EXERCISE REQUIREMENTS
a. In the GCOV.h header excerpt, list every header that is included with angle brackets.
b. Reproduce the GCOV.h header excerpt from "class GCOVFunction;" to "options between functions.".

EXCERPT PROVIDED
────────────────────────────────────────
//===- GCOV.h - LLVM coverage tool ------------------------------*- C++ -*-===//
//
//                     The LLVM Compiler Infrastructure
//
// This file is distributed under the University of Illinois Open Source
// License. See LICENSE.TXT for details.
//
//===----------------------------------------------------------------------===//
//
// This header provides the interface to read and write coverage files that
// use 'gcov' format.
//
//===----------------------------------------------------------------------===//

#ifndef LLVM_SUPPORT_GCOV_H
#define LLVM_SUPPORT_GCOV_H

#include "llvm/ADT/DenseMap.h"
#include "llvm/ADT/MapVector.h"
#include "llvm/ADT/SmallVector.h"
#include "llvm/ADT/StringMap.h"
#include "llvm/ADT/StringRef.h"
#include "llvm/ADT/iterator.h"
#include "llvm/ADT/iterator_range.h"
#include "llvm/Support/MemoryBuffer.h"
#include "llvm/Support/raw_ostream.h"
#include <cassert>
#include <cstddef>
#include <cstdint>
#include <memory>
#include <string>
#include <utility>

namespace llvm {

class GCOVFunction;
class GCOVBlock;
class FileInfo;

namespace GCOV {

enum GCOVVersion { V402, V404, V704 };

/// \brief A struct for passing gcov options between functions.
────────────────────────────────────────
RECORD SET
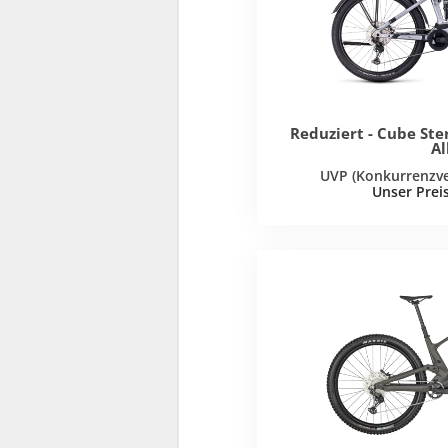
Reduziert - Cube Ste
Al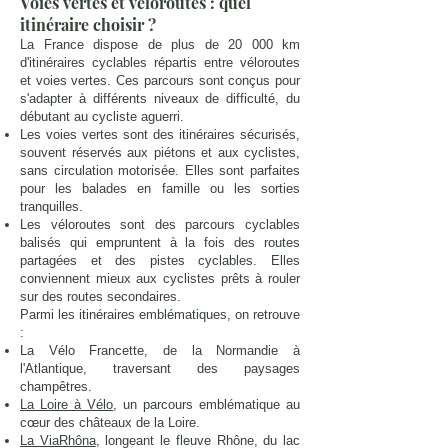
Voies vertes et véloroutes : quel
itinéraire choisir ?
La France dispose de plus de 20 000 km
d'itinéraires cyclables répartis entre véloroutes
et voies vertes. Ces parcours sont conçus pour
s'adapter à différents niveaux de difficulté, du
débutant au cycliste aguerri.
Les voies vertes sont des itinéraires sécurisés,
souvent réservés aux piétons et aux cyclistes,
sans circulation motorisée. Elles sont parfaites
pour les balades en famille ou les sorties
tranquilles.
Les véloroutes sont des parcours cyclables
balisés qui empruntent à la fois des routes
partagées et des pistes cyclables. Elles
conviennent mieux aux cyclistes prêts à rouler
sur des routes secondaires.
Parmi les itinéraires emblématiques, on retrouve
:
La Vélo Francette, de la Normandie à
l'Atlantique, traversant des paysages
champêtres.
La Loire à Vélo
, un parcours emblématique au
cœur des châteaux de la Loire.
La ViaRhôna
, longeant le fleuve Rhône, du lac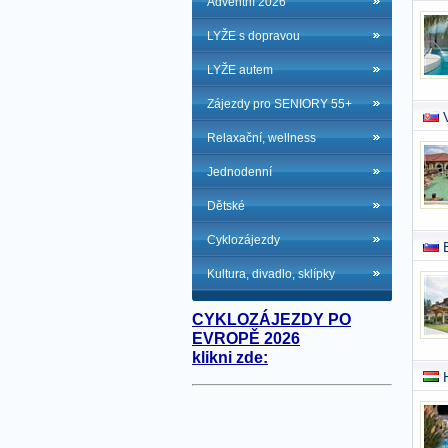
Adventní 2026
LYŽE s dopravou
LYŽE autem
Zájezdy pro SENIORY 55+
Relaxační, wellness
Jednodenní
Dětské
Cyklozájezdy
Kultura, divadlo, sklípky
CYKLOZÁJEZDY PO
EVROPĚ 2026
klikni zde: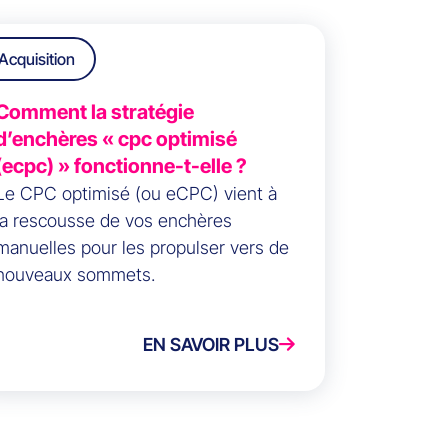
Acquisition
Comment la stratégie
d’enchères « cpc optimisé
(ecpc) » fonctionne-t-elle ?
Le CPC optimisé (ou eCPC) vient à
la rescousse de vos enchères
manuelles pour les propulser vers de
nouveaux sommets.
EN SAVOIR PLUS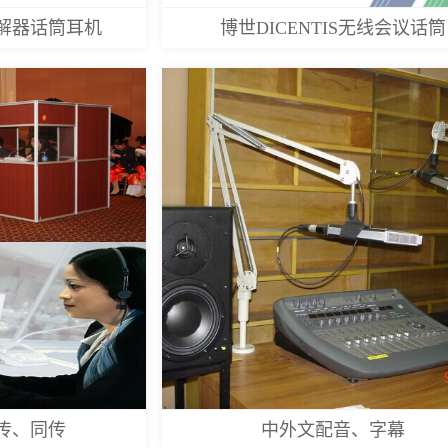
解器话筒耳机
博世DICENTIS无线会议话筒
传、同传
中外文配音、字幕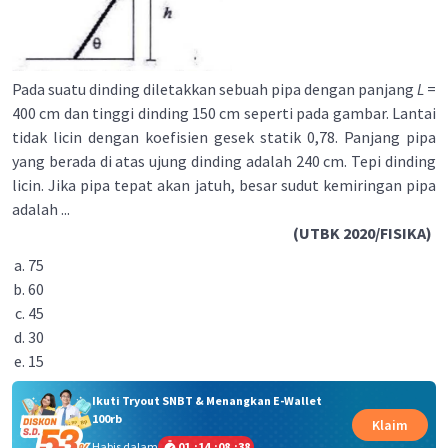
Pada suatu dinding diletakkan sebuah pipa dengan panjang
L
=
400 cm dan tinggi dinding 150 cm seperti pada gambar. Lantai
tidak licin dengan koefisien gesek statik 0,78. Panjang pipa
yang berada di atas ujung dinding adalah 240 cm. Tepi dinding
licin. Jika pipa tepat akan jatuh, besar sudut kemiringan pipa
adalah ...
(UTBK 2020/FISIKA)
75
60
45
30
15
Ikuti Tryout SNBT & Menangkan E-Wallet
100rb
Klaim
Habis dalam
01
:
14
:
08
:
38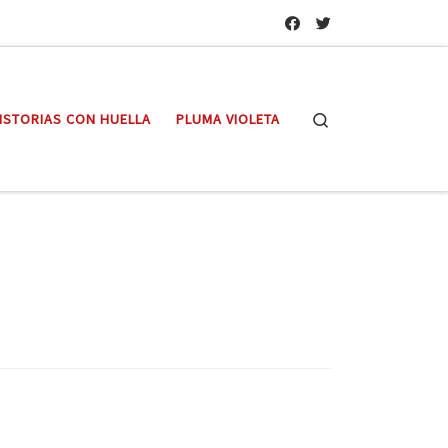
Search
ISTORIAS CON HUELLA
PLUMA VIOLETA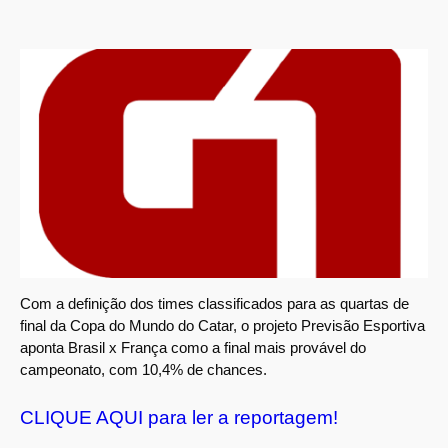
Com a definição dos times classificados para as quartas de
final da Copa do Mundo do Catar, o projeto Previsão Esportiva
aponta Brasil x França como a final mais provável do
campeonato, com 10,4% de chances.
CLIQUE AQUI para ler a reportagem!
────────────────────────────────────────
ACTIVITY ANSWERS
a. cassert, cstddef, cstdint, memory, string, utility

b.
class GCOVFunction;
class GCOVBlock;
class FileInfo;

namespace GCOV {

enum GCOVVersion { V402, V404, V704 };

/// \brief A struct for passing gcov options between functions.